Essential Job Duties:
  • The contractor shall develop and refine predictive models, conduct exploratory data analysis, and generate AI-driven insights to enhance intelligence and operational planning.
  • The contractor shall integrate customer feedback into model iteration cycles, leveraging Agile development methodologies to maintain responsiveness to mission requirements.
  • The contractor shall submit the Predictive Model Performance Report, documenting key findings, model accuracy metrics, and operational impact assessments.
  • The contractor shall implement sprint-based Agile methodologies, ensuring rapid development cycles, backlog grooming, and alignment with mission requirements.
  • The contractor shall provide a Rough Order of Magnitude (ROM) Estimate Report before each analytics project, detailing expected Full-Time Equivalent (FTE) hours, compute costs, storage consumption, and infrastructure requirements.
  • The contractor shall conduct quarterly reviews to track cost efficiency, assess system performance, and optimize analytic workflows through the Quarterly Cost & Resource Utilization Report.

Qualifications
  • Bachelor's degree in Data Science, Statistics, Computer Science, or a related field, or;
    • seven (7) years of equivalent experience in machine learning and predictive modeling.
  • Proposed personnel possess the knowledge and capability to develop and refine predictive models, analyze large-scale datasets, and document analytic processes.
  • Proficient in data mining, statistical modeling, and AI-driven forecasting techniques, with experience in working with structured and unstructured data sources.
  • Knowledge of data visualization, feature selection, and geospatial analytics is required.
  • Personnel must be capable of integrating data from multiple sources, ensuring model accuracy, and working within an Agile sprint cycle to deliver iterative improvements.
  • Demonstrated experience in exploratory data analysis, feature engineering, and statistical testing.
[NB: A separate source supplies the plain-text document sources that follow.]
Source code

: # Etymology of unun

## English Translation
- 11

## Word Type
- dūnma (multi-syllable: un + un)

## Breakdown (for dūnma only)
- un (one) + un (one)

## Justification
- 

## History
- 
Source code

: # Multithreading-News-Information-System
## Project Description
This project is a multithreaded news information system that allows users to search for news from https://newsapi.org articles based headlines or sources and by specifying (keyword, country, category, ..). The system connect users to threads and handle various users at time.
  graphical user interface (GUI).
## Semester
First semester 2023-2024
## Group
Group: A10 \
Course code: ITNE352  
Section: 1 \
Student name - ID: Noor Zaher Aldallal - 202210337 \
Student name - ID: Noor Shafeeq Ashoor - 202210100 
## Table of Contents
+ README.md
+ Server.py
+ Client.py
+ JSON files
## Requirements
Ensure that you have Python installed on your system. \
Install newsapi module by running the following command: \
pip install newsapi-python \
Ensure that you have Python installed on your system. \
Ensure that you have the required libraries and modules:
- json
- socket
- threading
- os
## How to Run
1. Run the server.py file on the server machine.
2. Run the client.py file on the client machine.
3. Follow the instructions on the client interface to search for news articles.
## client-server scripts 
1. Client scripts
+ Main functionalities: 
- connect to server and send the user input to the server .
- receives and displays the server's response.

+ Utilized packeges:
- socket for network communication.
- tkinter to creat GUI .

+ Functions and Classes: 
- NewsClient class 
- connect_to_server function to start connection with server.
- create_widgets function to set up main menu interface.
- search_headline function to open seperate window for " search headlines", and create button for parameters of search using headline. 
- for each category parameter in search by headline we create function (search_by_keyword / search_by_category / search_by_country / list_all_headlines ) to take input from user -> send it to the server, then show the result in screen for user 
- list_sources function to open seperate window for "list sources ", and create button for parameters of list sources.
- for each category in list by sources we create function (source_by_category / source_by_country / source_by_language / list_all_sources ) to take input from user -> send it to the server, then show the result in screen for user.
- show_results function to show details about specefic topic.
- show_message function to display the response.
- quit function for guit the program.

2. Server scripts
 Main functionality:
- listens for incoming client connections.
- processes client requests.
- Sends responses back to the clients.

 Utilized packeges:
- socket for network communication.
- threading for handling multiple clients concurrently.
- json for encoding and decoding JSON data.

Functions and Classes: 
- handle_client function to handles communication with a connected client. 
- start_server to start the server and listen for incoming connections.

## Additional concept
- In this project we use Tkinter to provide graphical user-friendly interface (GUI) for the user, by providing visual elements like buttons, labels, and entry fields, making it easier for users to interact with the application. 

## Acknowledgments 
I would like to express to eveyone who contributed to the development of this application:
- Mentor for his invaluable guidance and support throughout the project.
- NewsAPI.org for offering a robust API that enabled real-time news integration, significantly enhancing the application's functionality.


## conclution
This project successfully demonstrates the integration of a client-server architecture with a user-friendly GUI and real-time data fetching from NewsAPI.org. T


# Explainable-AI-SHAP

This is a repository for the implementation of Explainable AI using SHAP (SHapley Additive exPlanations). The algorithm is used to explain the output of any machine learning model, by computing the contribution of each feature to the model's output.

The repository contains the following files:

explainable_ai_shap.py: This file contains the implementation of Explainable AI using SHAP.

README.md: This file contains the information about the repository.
Experience with Python, R, SQL, and data science libraries (e.g., Pandas, NumPy, SciPy) is required.
  • Personnel must have experience in cloud-based AI/ML tools, such as AWS SageMaker or Azure Machine Learning, and in implementing models into operational workflows.

Preferred Qualifications:
  • Desirable but not required certifications include AWS Certified Data Analytics - Specialty, Microsoft Certified: Azure AI Fundamentals, or Certified Data Scientist (CDS).

Additional Information
Work Environment
  • Full remote flexibility.

Working at SOSi
All interested individuals will receive consideration and will not be discriminated against for any reason.